L’affaire Dela remplace les autres affaires et les met sous vibreur. Une audience était tenue à cour militaire le 17 août. Le prévenu connait désormais les accusations du procureur.

L’affaire Salomon Kalonda est renvoyée au 18 septembre, question de permettre à ses avocats de prendre connaissance du dossier.

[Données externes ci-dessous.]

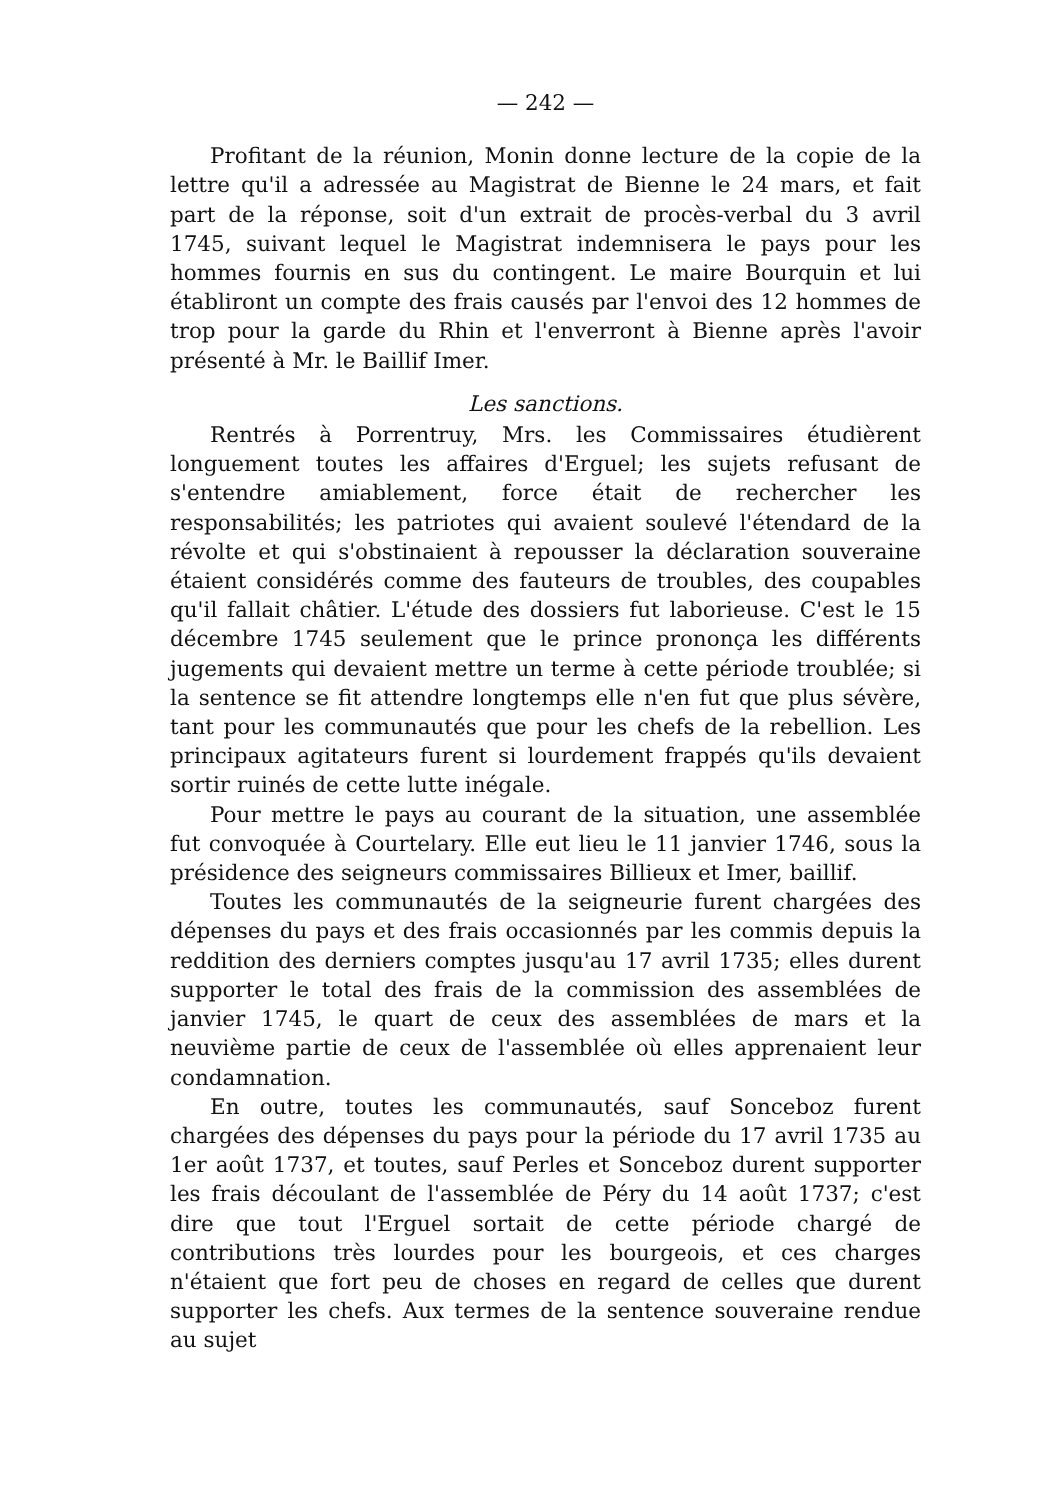— 242 —
Profitant de la réunion, Monin donne lecture de la copie de la lettre qu'il a adressée au Magistrat de Bienne le 24 mars, et fait part de la réponse, soit d'un extrait de procès-verbal du 3 avril 1745, suivant lequel le Magistrat indemnisera le pays pour les hommes fournis en sus du contingent. Le maire Bourquin et lui établiront un compte des frais causés par l'envoi des 12 hommes de trop pour la garde du Rhin et l'enverront à Bienne après l'avoir présenté à Mr. le Baillif Imer.
Les sanctions.
Rentrés à Porrentruy, Mrs. les Commissaires étudièrent longuement toutes les affaires d'Erguel; les sujets refusant de s'entendre amiablement, force était de rechercher les responsabilités; les patriotes qui avaient soulevé l'étendard de la révolte et qui s'obstinaient à repousser la déclaration souveraine étaient considérés comme des fauteurs de troubles, des coupables qu'il fallait châtier. L'étude des dossiers fut laborieuse. C'est le 15 décembre 1745 seulement que le prince prononça les différents jugements qui devaient mettre un terme à cette période troublée; si la sentence se fit attendre longtemps elle n'en fut que plus sévère, tant pour les communautés que pour les chefs de la rebellion. Les principaux agitateurs furent si lourdement frappés qu'ils devaient sortir ruinés de cette lutte inégale.
Pour mettre le pays au courant de la situation, une assemblée fut convoquée à Courtelary. Elle eut lieu le 11 janvier 1746, sous la présidence des seigneurs commissaires Billieux et Imer, baillif.
Toutes les communautés de la seigneurie furent chargées des dépenses du pays et des frais occasionnés par les commis depuis la reddition des derniers comptes jusqu'au 17 avril 1735; elles durent supporter le total des frais de la commission des assemblées de janvier 1745, le quart de ceux des assemblées de mars et la neuvième partie de ceux de l'assemblée où elles apprenaient leur condamnation.
En outre, toutes les communautés, sauf Sonceboz furent chargées des dépenses du pays pour la période du 17 avril 1735 au 1er août 1737, et toutes, sauf Perles et Sonceboz durent supporter les frais découlant de l'assemblée de Péry du 14 août 1737; c'est dire que tout l'Erguel sortait de cette période chargé de contributions très lourdes pour les bourgeois, et ces charges n'étaient que fort peu de choses en regard de celles que durent supporter les chefs. Aux termes de la sentence souveraine rendue au sujet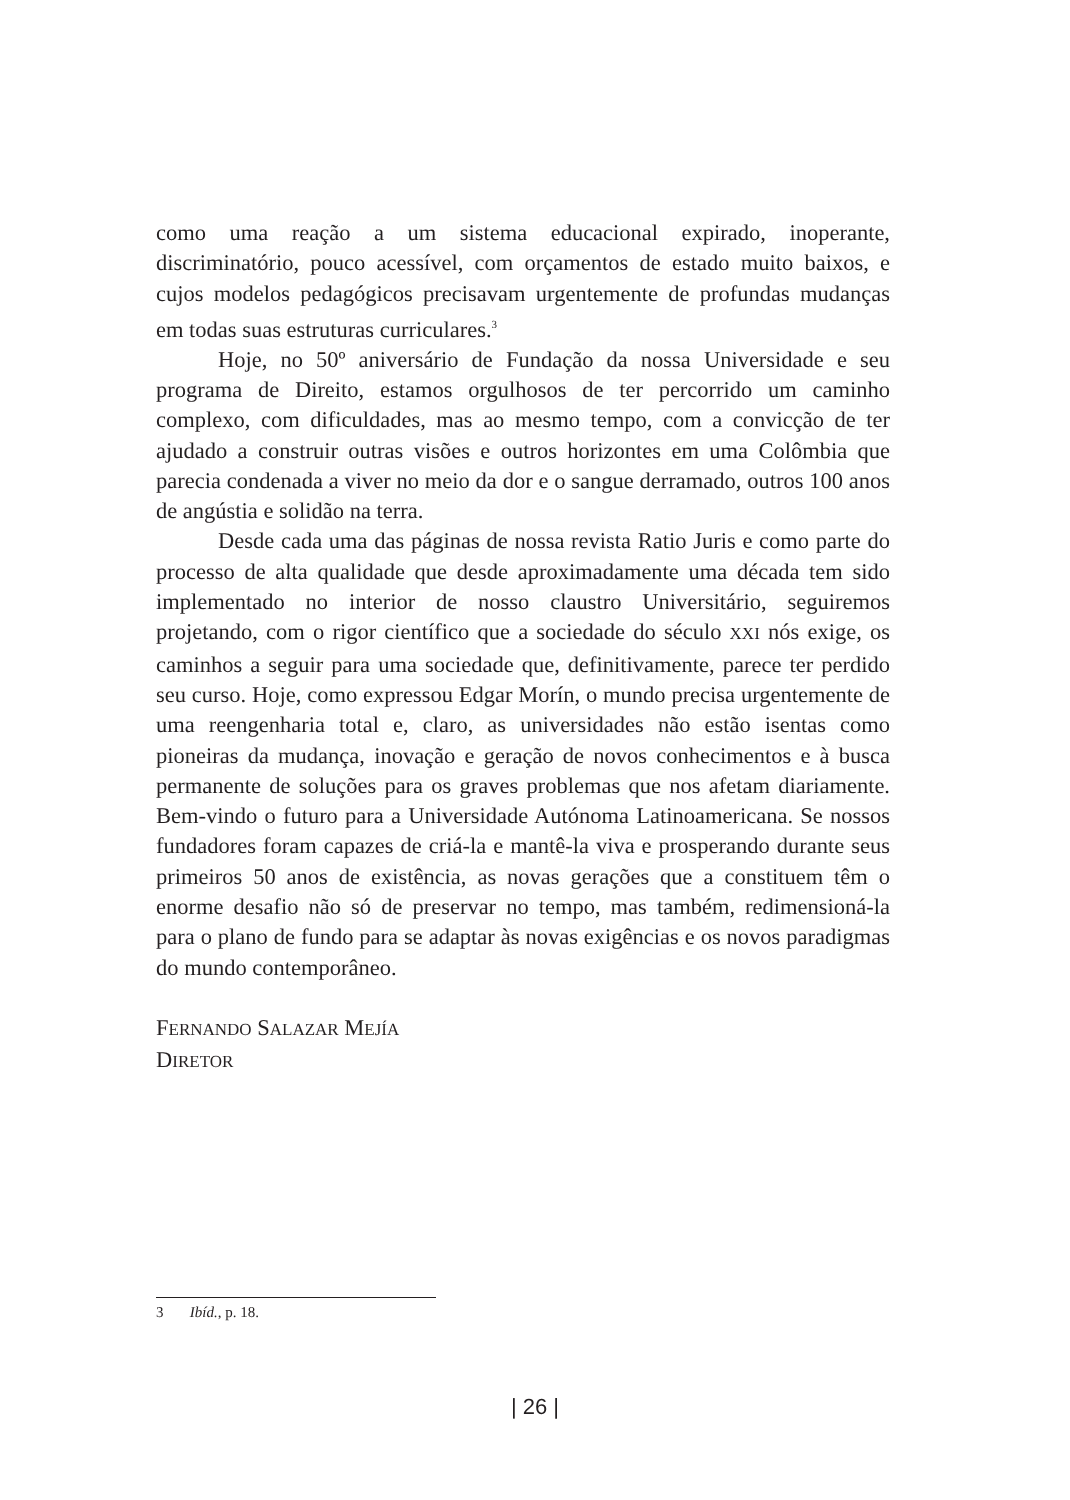como uma reação a um sistema educacional expirado, inoperante, discriminatório, pouco acessível, com orçamentos de estado muito baixos, e cujos modelos pedagógicos precisavam urgentemente de profundas mudanças em todas suas estruturas curriculares.<sup>3</sup>
Hoje, no 50º aniversário de Fundação da nossa Universidade e seu programa de Direito, estamos orgulhosos de ter percorrido um caminho complexo, com dificuldades, mas ao mesmo tempo, com a convicção de ter ajudado a construir outras visões e outros horizontes em uma Colômbia que parecia condenada a viver no meio da dor e o sangue derramado, outros 100 anos de angústia e solidão na terra.
Desde cada uma das páginas de nossa revista Ratio Juris e como parte do processo de alta qualidade que desde aproximadamente uma década tem sido implementado no interior de nosso claustro Universitário, seguiremos projetando, com o rigor científico que a sociedade do século XXI nós exige, os caminhos a seguir para uma sociedade que, definitivamente, parece ter perdido seu curso. Hoje, como expressou Edgar Morín, o mundo precisa urgentemente de uma reengenharia total e, claro, as universidades não estão isentas como pioneiras da mudança, inovação e geração de novos conhecimentos e à busca permanente de soluções para os graves problemas que nos afetam diariamente. Bem-vindo o futuro para a Universidade Autónoma Latinoamericana. Se nossos fundadores foram capazes de criá-la e mantê-la viva e prosperando durante seus primeiros 50 anos de existência, as novas gerações que a constituem têm o enorme desafio não só de preservar no tempo, mas também, redimensioná-la para o plano de fundo para se adaptar às novas exigências e os novos paradigmas do mundo contemporâneo.
FERNANDO SALAZAR MEJÍA
DIRETOR
3 Ibíd., p. 18.
| 26 |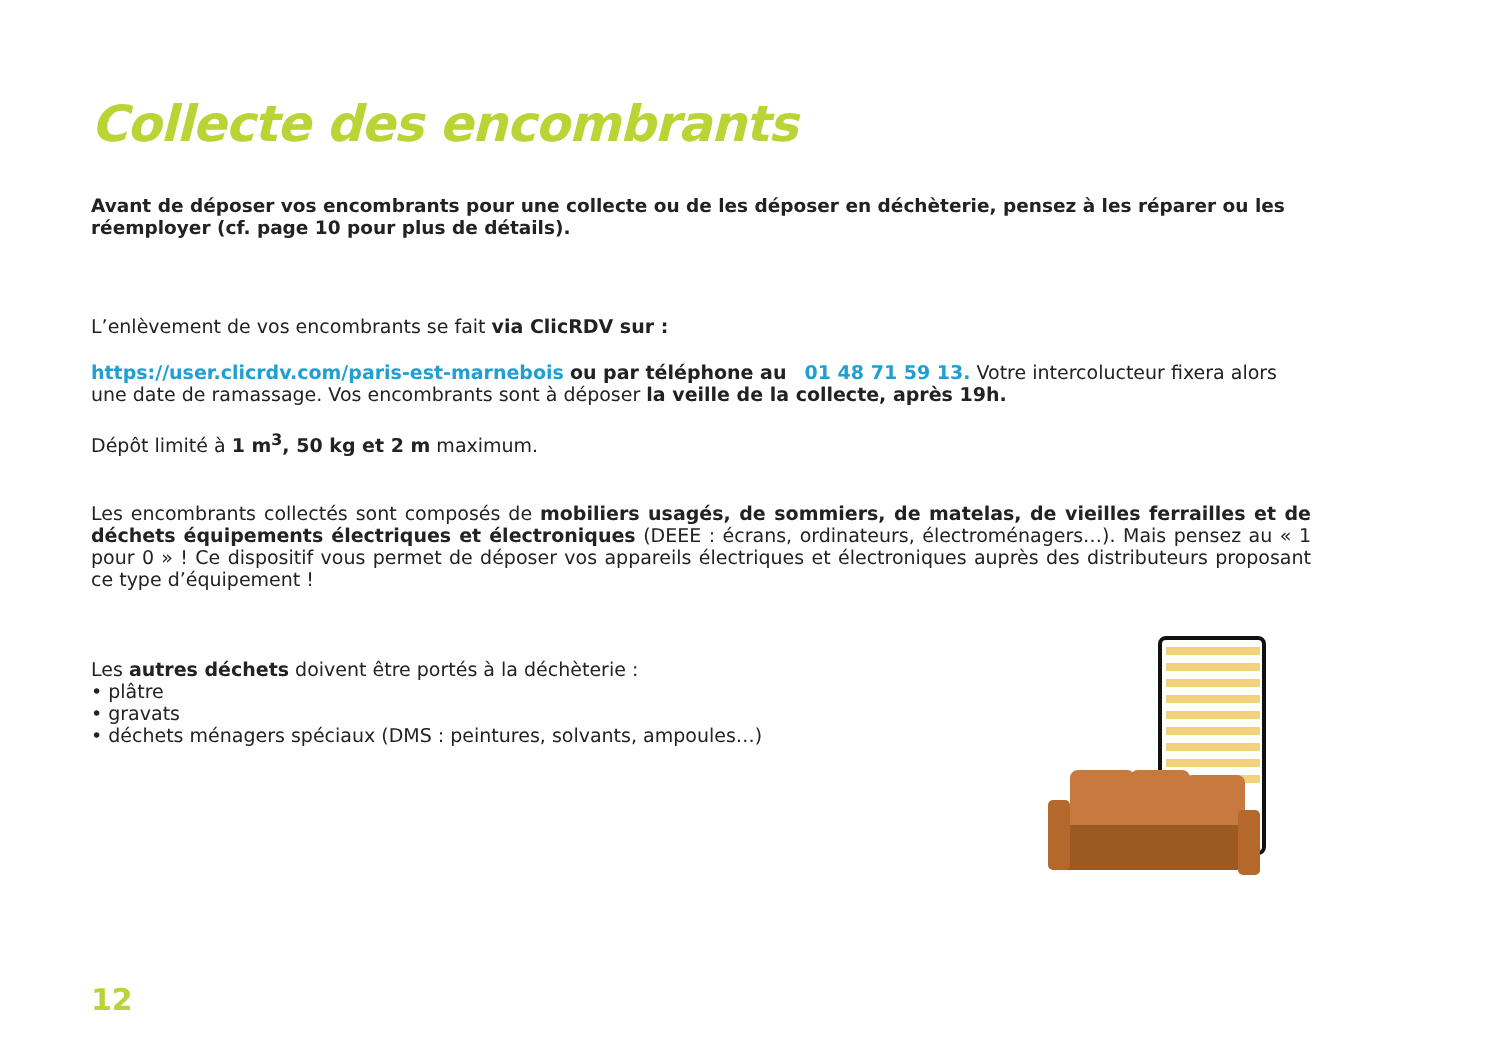Collecte des encombrants
Avant de déposer vos encombrants pour une collecte ou de les déposer en déchèterie, pensez à les réparer ou les réemployer (cf. page 10 pour plus de détails).
L’enlèvement de vos encombrants se fait via ClicRDV sur :
https://user.clicrdv.com/paris-est-marnebois ou par téléphone au 01 48 71 59 13. Votre intercolucteur fixera alors une date de ramassage. Vos encombrants sont à déposer la veille de la collecte, après 19h.
Dépôt limité à 1 m<sup>3</sup>, 50 kg et 2 m maximum.
Les encombrants collectés sont composés de mobiliers usagés, de sommiers, de matelas, de vieilles ferrailles et de déchets équipements électriques et électroniques (DEEE : écrans, ordinateurs, électroménagers…). Mais pensez au « 1 pour 0 » ! Ce dispositif vous permet de déposer vos appareils électriques et électroniques auprès des distributeurs proposant ce type d’équipement !
Les autres déchets doivent être portés à la déchèterie :
• plâtre
• gravats
• déchets ménagers spéciaux (DMS : peintures, solvants, ampoules…)
12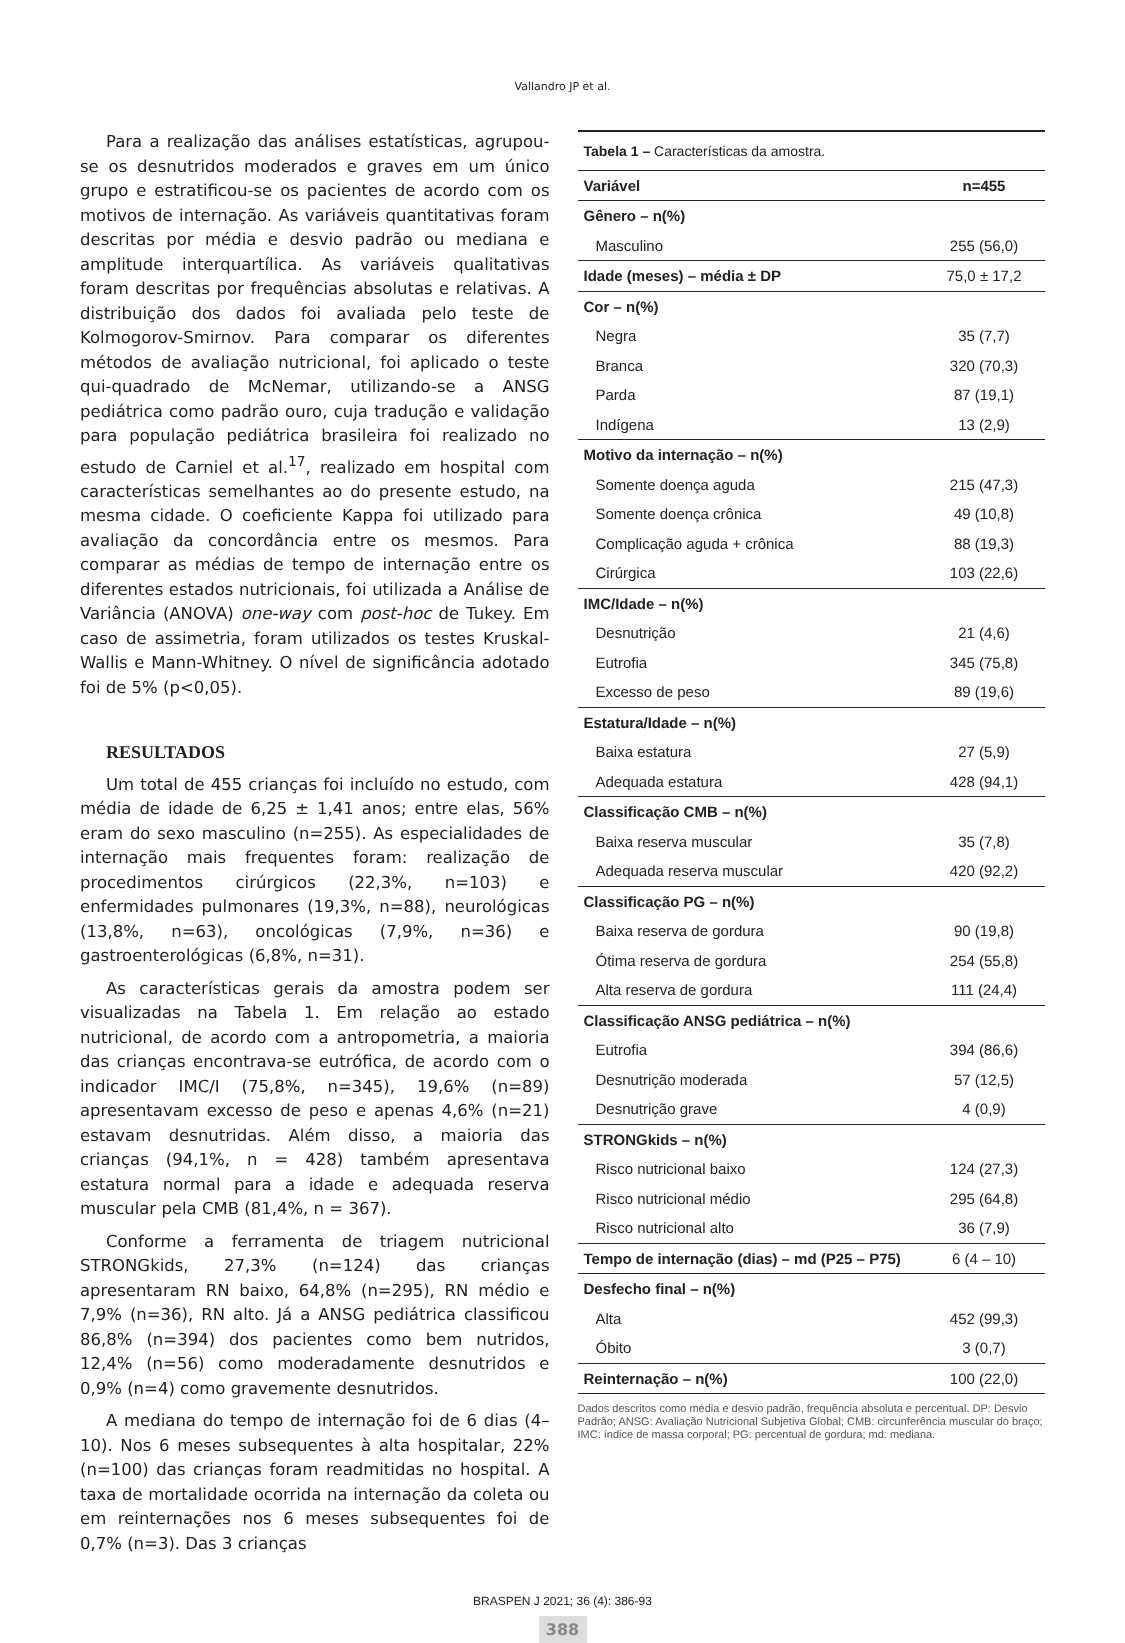Vallandro JP et al.
Para a realização das análises estatísticas, agrupou-se os desnutridos moderados e graves em um único grupo e estratificou-se os pacientes de acordo com os motivos de internação. As variáveis quantitativas foram descritas por média e desvio padrão ou mediana e amplitude interquartílica. As variáveis qualitativas foram descritas por frequências absolutas e relativas. A distribuição dos dados foi avaliada pelo teste de Kolmogorov-Smirnov. Para comparar os diferentes métodos de avaliação nutricional, foi aplicado o teste qui-quadrado de McNemar, utilizando-se a ANSG pediátrica como padrão ouro, cuja tradução e validação para população pediátrica brasileira foi realizado no estudo de Carniel et al.<sup>17</sup>, realizado em hospital com características semelhantes ao do presente estudo, na mesma cidade. O coeficiente Kappa foi utilizado para avaliação da concordância entre os mesmos. Para comparar as médias de tempo de internação entre os diferentes estados nutricionais, foi utilizada a Análise de Variância (ANOVA) one-way com post-hoc de Tukey. Em caso de assimetria, foram utilizados os testes Kruskal-Wallis e Mann-Whitney. O nível de significância adotado foi de 5% (p<0,05).
RESULTADOS
Um total de 455 crianças foi incluído no estudo, com média de idade de 6,25 ± 1,41 anos; entre elas, 56% eram do sexo masculino (n=255). As especialidades de internação mais frequentes foram: realização de procedimentos cirúrgicos (22,3%, n=103) e enfermidades pulmonares (19,3%, n=88), neurológicas (13,8%, n=63), oncológicas (7,9%, n=36) e gastroenterológicas (6,8%, n=31).
As características gerais da amostra podem ser visualizadas na Tabela 1. Em relação ao estado nutricional, de acordo com a antropometria, a maioria das crianças encontrava-se eutrófica, de acordo com o indicador IMC/I (75,8%, n=345), 19,6% (n=89) apresentavam excesso de peso e apenas 4,6% (n=21) estavam desnutridas. Além disso, a maioria das crianças (94,1%, n = 428) também apresentava estatura normal para a idade e adequada reserva muscular pela CMB (81,4%, n = 367).
Conforme a ferramenta de triagem nutricional STRONGkids, 27,3% (n=124) das crianças apresentaram RN baixo, 64,8% (n=295), RN médio e 7,9% (n=36), RN alto. Já a ANSG pediátrica classificou 86,8% (n=394) dos pacientes como bem nutridos, 12,4% (n=56) como moderadamente desnutridos e 0,9% (n=4) como gravemente desnutridos.
A mediana do tempo de internação foi de 6 dias (4–10). Nos 6 meses subsequentes à alta hospitalar, 22% (n=100) das crianças foram readmitidas no hospital. A taxa de mortalidade ocorrida na internação da coleta ou em reinternações nos 6 meses subsequentes foi de 0,7% (n=3). Das 3 crianças
| Tabela 1 – Características da amostra. | |
| Variável | n=455 |
| Gênero – n(%) | |
| Masculino | 255 (56,0) |
| Idade (meses) – média ± DP | 75,0 ± 17,2 |
| Cor – n(%) | |
| Negra | 35 (7,7) |
| Branca | 320 (70,3) |
| Parda | 87 (19,1) |
| Indígena | 13 (2,9) |
| Motivo da internação – n(%) | |
| Somente doença aguda | 215 (47,3) |
| Somente doença crônica | 49 (10,8) |
| Complicação aguda + crônica | 88 (19,3) |
| Cirúrgica | 103 (22,6) |
| IMC/Idade – n(%) | |
| Desnutrição | 21 (4,6) |
| Eutrofia | 345 (75,8) |
| Excesso de peso | 89 (19,6) |
| Estatura/Idade – n(%) | |
| Baixa estatura | 27 (5,9) |
| Adequada estatura | 428 (94,1) |
| Classificação CMB – n(%) | |
| Baixa reserva muscular | 35 (7,8) |
| Adequada reserva muscular | 420 (92,2) |
| Classificação PG – n(%) | |
| Baixa reserva de gordura | 90 (19,8) |
| Ótima reserva de gordura | 254 (55,8) |
| Alta reserva de gordura | 111 (24,4) |
| Classificação ANSG pediátrica – n(%) | |
| Eutrofia | 394 (86,6) |
| Desnutrição moderada | 57 (12,5) |
| Desnutrição grave | 4 (0,9) |
| STRONGkids – n(%) | |
| Risco nutricional baixo | 124 (27,3) |
| Risco nutricional médio | 295 (64,8) |
| Risco nutricional alto | 36 (7,9) |
| Tempo de internação (dias) – md (P25 – P75) | 6 (4 – 10) |
| Desfecho final – n(%) | |
| Alta | 452 (99,3) |
| Óbito | 3 (0,7) |
| Reinternação – n(%) | 100 (22,0) |
Dados descritos como média e desvio padrão, frequência absoluta e percentual. DP: Desvio Padrão; ANSG: Avaliação Nutricional Subjetiva Global; CMB: circunferência muscular do braço; IMC: índice de massa corporal; PG: percentual de gordura; md: mediana.
BRASPEN J 2021; 36 (4): 386-93
388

Dans la lecture des charges, la justice militaire n’a plus fait mention de la détention d’arme que ce proche de Moise Katumbi aurait possédé le jour de la manifestation de l’opposition, nous écrivait une source judiciaire.

Voici en quelques points les charges :

  • Le 22 Mai 2022, Salomon Kalonda s’est fait remettre par le nommé Patrick Nyundo agent de l’ANR par WhatsApp les images des tenues et bottines militaires soigneusement et secrètement choisies par la hiérarchie militaire.
  • Salomon Kalonda s’est rendu coupable de trahison par le fait de livrer des matériels constructions, équipements, installations appareils ou autres matériels affectés aux FARDC
  • Le fait d’entretenir des intelligences avec une puissance étrangère en vue de susciter des hostilités ou des actes d’agression contre la République
  • Le fait de fournir à une puissance étrangère les moyens d’entreprendre des hostilités ou d’accomplir des actes d’agression contre la République

Le fait de rendre accessible des renseignements possédés, données…de nature à porter atteinte aux intérêts fondamentaux de la nationavoir entretenu entre 2020 et 2023 des contacts avec le major Ngezi Fred, assistant de Sultani Makenga, le général Karuretwa Patrick, conseiller principal du président Kagame, le Général major Rubi Karusisi, commandant forces spéciales RDF, le Général major Alex Kagame, le général major Nzabamwito Joseph conseiller spécial en matière sécurité du président Kagame en vue d’engager des hostilités contre la RDC.

Finalement des précisions sont là sur cette histoire qualifiée de procès politique par le Parti Ensemble de Moïse katumbi.